The invasion of Annam in 1729 was a new page in Qiang history. The Qiang military, a behemoth for even a nation the size of China had always been designed to fight wars as the home team. Foreign detours were rare, and when undertaken, often with the aid of local interest groups.
Moreover, the Qiang military was divided into two: the 16 “League Armies”, organized around Mongol-Tibetan heavy infantry and horsemen; and the “Han armies”, formation while technologically superior, far inferior in quality. This war saw the realization that the military caste of the league armies was showing its strain. Of the 290,000 men that crossed the Viet border, nearly all were recruited from Southern China—Han country. Han forces, of which the Yunnanese jungle fighters were (incorrectly) classified as proved more suited to fighting the area for reasons of logistics and manpower.
Victory in Vietnam was followed by war in Thailand, the long-reigning hegemon of Indochina. Such wars, bloody and often hurting China more than it benefitted was ultimately not a means of obtaining gain, but of prestige and power projection. China had arguably never been so strong since the days of the Tang Dynasty a millennia ago.

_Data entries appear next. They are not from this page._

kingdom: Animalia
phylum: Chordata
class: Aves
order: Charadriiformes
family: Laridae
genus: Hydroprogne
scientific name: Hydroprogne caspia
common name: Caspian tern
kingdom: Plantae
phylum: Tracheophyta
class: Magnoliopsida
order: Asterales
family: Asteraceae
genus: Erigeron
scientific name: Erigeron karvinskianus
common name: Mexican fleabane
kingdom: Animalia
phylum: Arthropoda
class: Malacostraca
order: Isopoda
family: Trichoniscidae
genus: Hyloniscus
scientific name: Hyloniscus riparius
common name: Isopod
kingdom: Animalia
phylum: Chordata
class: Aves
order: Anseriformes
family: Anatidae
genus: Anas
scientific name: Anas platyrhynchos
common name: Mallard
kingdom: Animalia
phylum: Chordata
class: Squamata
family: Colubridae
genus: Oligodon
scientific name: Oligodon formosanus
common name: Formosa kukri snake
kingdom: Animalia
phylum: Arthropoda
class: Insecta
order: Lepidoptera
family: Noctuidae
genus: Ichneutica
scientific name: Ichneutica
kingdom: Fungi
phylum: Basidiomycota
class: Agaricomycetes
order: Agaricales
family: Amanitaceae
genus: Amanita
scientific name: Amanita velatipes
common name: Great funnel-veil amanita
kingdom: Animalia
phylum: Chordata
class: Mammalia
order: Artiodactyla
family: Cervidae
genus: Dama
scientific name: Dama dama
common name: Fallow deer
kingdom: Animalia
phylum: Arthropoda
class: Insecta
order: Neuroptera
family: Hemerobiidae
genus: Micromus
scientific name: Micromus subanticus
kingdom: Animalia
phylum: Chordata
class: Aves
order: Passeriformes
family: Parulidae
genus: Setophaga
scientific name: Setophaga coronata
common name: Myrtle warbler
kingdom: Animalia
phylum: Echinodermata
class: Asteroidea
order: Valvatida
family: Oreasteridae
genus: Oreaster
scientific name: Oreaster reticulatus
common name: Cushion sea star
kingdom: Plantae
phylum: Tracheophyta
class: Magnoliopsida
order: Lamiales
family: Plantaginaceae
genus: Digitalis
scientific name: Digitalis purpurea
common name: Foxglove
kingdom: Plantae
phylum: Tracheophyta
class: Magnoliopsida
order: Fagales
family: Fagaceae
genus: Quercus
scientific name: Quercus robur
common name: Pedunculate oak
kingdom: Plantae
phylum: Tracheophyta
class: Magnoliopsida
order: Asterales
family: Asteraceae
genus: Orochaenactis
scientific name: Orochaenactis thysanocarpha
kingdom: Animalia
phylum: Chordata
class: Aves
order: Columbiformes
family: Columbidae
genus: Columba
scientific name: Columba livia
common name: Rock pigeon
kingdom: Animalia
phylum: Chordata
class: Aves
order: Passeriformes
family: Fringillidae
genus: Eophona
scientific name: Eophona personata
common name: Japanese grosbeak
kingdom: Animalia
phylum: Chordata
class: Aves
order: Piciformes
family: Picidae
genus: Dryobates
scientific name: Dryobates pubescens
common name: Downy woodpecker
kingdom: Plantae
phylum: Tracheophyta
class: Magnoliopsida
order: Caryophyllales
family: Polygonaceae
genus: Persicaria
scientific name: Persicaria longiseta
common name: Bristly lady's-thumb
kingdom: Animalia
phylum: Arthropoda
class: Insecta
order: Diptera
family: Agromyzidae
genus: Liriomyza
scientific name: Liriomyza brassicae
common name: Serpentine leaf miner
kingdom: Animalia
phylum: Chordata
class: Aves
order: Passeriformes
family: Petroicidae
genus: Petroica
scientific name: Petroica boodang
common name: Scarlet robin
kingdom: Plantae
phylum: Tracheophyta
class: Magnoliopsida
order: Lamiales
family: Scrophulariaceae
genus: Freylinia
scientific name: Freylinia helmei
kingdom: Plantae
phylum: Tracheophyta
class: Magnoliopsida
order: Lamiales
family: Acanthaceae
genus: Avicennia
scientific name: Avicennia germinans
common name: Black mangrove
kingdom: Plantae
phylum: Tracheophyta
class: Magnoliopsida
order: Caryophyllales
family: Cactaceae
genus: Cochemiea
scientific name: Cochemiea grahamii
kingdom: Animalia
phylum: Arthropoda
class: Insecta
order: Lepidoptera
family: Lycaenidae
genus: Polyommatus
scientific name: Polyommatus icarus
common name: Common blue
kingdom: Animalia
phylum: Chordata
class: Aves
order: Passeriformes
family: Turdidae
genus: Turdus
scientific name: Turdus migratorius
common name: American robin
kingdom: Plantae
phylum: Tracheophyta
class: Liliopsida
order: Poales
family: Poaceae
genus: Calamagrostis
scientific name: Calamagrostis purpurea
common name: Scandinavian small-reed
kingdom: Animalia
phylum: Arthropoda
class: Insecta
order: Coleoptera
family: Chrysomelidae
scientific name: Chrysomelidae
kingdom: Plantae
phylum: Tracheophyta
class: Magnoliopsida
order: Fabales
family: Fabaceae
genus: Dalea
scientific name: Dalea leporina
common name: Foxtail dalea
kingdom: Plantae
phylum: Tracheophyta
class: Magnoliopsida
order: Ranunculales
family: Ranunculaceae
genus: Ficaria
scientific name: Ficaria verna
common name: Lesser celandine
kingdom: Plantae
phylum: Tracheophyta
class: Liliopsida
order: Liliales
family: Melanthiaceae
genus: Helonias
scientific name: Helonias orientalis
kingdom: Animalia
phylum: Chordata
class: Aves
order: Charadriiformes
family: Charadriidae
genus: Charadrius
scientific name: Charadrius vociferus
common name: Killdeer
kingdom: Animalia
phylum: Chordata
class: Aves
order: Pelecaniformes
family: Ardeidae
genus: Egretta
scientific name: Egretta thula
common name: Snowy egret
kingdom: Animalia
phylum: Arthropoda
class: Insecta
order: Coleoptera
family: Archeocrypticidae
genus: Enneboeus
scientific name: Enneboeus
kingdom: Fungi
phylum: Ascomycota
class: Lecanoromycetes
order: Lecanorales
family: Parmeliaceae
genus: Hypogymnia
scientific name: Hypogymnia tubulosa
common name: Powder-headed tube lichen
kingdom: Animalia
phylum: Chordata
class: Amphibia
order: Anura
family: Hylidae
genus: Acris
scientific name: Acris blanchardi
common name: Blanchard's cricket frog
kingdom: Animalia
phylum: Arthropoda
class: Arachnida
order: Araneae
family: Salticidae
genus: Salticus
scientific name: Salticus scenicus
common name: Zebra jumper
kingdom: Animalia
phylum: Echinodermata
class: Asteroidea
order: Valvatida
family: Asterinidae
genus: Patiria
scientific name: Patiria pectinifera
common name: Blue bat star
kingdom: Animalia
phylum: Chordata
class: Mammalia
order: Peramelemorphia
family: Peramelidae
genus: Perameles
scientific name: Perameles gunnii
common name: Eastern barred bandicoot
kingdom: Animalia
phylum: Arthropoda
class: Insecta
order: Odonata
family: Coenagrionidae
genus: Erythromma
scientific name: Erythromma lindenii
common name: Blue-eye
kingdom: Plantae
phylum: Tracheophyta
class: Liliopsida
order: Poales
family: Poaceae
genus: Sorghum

But China’s true problems have never been solved, and it is a fact that keeps the Honggan Emperor awake at night: There is the ever-present problem of the treasury, with the vast sums of loot that came from Bod's rise just 30 years ago finally starting to run out. The taxation system is in dire need of streamlining, the merchants have to be made to accept Qiang rule and the military has to be drastically downsized.
With the borders secured with sweat and toil, the house of Gampo seems able to catch its breath. The problems of China have been lying in wait, and it is Yangkey Gampo’s chance to avert them before they strike.